INPUT MATERIAL →
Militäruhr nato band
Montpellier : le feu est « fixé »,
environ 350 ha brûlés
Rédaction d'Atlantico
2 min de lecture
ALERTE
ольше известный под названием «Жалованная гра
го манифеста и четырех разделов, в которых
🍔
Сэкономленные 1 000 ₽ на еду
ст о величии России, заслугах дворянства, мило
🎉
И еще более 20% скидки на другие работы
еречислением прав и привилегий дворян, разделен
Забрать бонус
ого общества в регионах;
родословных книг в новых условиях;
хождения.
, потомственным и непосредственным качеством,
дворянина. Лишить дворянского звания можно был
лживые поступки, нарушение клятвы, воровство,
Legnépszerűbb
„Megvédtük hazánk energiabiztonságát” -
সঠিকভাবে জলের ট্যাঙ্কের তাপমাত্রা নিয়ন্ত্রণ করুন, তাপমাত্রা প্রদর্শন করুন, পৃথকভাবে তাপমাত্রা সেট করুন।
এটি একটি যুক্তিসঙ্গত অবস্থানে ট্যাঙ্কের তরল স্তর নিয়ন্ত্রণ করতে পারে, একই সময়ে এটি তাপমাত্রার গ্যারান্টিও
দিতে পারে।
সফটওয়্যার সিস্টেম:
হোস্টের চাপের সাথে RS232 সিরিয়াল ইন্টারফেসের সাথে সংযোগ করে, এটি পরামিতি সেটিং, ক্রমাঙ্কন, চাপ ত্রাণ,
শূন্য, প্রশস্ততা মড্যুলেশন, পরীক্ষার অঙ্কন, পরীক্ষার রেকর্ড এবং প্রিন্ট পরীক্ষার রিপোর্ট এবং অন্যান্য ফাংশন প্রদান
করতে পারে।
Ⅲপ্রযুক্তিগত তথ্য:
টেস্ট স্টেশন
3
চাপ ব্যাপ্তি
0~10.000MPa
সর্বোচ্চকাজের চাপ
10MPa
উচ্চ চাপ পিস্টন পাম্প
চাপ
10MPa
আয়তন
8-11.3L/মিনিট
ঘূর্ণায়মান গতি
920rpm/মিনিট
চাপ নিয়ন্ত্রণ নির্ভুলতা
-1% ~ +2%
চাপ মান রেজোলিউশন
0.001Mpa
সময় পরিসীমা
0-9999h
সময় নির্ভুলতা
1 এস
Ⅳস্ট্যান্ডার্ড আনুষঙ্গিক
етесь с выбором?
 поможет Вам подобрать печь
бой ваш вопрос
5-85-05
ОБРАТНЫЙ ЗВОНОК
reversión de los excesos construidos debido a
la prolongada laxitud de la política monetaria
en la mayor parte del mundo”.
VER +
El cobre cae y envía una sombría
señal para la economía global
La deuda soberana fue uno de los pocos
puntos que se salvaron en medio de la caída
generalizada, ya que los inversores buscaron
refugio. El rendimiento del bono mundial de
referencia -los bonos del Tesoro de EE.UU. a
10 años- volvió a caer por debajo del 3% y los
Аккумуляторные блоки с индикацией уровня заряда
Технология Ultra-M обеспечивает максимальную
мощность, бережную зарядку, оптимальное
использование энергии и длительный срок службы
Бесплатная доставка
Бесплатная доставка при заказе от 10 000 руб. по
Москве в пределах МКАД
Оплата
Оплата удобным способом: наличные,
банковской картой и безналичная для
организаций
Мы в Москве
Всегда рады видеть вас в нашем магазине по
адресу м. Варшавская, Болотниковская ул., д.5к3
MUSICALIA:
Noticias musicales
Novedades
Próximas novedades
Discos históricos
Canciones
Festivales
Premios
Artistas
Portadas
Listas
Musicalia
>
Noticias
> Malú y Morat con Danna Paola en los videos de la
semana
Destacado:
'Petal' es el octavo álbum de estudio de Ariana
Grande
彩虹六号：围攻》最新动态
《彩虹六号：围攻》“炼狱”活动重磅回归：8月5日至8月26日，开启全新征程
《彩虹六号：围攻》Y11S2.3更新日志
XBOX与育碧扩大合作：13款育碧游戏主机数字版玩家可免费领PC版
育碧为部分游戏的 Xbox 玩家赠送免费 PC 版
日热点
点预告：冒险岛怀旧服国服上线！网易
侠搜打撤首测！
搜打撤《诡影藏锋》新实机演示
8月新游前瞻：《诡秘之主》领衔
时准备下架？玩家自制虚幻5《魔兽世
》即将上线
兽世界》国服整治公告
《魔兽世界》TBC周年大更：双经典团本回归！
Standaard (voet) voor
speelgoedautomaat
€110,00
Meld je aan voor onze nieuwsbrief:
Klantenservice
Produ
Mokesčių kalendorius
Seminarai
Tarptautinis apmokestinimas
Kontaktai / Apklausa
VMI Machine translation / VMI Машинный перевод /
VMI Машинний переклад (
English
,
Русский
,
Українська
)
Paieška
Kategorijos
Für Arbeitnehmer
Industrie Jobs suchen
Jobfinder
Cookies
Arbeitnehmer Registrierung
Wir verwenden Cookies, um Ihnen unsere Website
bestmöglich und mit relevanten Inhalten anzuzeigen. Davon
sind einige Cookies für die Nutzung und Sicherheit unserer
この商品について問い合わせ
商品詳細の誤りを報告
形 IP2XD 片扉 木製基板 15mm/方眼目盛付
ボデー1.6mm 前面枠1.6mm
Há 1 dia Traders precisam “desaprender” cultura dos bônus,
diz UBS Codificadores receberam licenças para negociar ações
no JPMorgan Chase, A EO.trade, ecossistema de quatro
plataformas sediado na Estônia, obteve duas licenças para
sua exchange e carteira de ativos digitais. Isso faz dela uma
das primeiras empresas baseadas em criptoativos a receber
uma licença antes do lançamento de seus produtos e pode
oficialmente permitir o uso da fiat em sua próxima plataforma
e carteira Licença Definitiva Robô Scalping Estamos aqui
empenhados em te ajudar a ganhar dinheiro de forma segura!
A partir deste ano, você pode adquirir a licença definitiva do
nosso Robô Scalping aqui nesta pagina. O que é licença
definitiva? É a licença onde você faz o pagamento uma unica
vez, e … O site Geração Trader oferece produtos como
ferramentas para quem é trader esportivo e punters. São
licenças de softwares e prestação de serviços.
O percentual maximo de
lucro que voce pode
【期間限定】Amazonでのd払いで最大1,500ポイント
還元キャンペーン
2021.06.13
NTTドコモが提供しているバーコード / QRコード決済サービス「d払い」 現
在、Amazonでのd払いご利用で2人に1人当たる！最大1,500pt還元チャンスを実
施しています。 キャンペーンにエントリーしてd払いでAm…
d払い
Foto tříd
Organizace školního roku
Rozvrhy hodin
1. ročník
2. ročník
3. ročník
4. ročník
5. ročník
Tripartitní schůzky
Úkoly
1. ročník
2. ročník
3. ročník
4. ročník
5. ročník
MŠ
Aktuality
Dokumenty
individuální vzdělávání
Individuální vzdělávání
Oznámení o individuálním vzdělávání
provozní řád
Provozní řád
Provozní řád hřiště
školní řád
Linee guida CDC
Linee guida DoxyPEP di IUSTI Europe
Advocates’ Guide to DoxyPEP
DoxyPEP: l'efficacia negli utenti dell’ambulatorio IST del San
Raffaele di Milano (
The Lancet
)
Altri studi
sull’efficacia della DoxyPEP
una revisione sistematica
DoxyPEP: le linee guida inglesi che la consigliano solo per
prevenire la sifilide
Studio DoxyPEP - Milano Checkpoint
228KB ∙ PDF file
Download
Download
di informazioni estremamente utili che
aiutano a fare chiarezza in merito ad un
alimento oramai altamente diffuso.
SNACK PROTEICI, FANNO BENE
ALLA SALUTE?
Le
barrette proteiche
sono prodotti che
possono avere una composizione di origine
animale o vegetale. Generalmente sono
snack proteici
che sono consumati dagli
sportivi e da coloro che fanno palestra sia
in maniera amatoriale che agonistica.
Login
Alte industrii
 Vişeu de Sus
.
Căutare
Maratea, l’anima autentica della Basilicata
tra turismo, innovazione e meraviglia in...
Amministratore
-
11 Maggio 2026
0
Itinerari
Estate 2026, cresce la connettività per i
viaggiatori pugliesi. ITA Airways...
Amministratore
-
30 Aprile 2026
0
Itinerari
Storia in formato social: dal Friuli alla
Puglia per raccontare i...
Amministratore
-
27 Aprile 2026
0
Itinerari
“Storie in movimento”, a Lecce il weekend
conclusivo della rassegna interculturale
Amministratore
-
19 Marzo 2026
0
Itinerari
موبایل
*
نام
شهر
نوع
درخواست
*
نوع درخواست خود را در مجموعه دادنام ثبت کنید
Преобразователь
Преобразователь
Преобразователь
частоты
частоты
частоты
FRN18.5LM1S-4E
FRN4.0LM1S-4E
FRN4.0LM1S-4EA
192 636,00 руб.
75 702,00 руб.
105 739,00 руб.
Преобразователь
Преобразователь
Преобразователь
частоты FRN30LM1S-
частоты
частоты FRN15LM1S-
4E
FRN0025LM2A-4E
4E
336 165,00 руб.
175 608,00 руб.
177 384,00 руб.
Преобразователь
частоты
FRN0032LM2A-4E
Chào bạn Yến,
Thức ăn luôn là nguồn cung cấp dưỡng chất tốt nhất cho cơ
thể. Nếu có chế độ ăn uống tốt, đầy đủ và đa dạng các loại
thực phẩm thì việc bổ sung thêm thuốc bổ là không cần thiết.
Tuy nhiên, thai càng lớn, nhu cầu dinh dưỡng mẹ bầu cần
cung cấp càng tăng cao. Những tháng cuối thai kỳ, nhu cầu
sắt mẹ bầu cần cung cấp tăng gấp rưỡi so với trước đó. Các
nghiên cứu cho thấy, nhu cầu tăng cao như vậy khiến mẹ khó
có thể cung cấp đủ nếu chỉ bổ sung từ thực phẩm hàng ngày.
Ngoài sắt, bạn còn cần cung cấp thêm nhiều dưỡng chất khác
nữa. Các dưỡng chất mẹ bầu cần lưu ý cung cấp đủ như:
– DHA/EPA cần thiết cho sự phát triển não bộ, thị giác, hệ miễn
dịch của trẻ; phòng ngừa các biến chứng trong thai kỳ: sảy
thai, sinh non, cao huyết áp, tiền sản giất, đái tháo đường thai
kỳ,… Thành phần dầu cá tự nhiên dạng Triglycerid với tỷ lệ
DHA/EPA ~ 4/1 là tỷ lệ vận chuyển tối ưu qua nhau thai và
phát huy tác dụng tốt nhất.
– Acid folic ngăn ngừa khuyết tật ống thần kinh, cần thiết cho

WHAT THE TASK REQUIRES → Count the lines in the listing that contain the string "para", treating uppercase and lowercase letters as different, and reply with the number alone.

WRITTEN RESPONSE → 4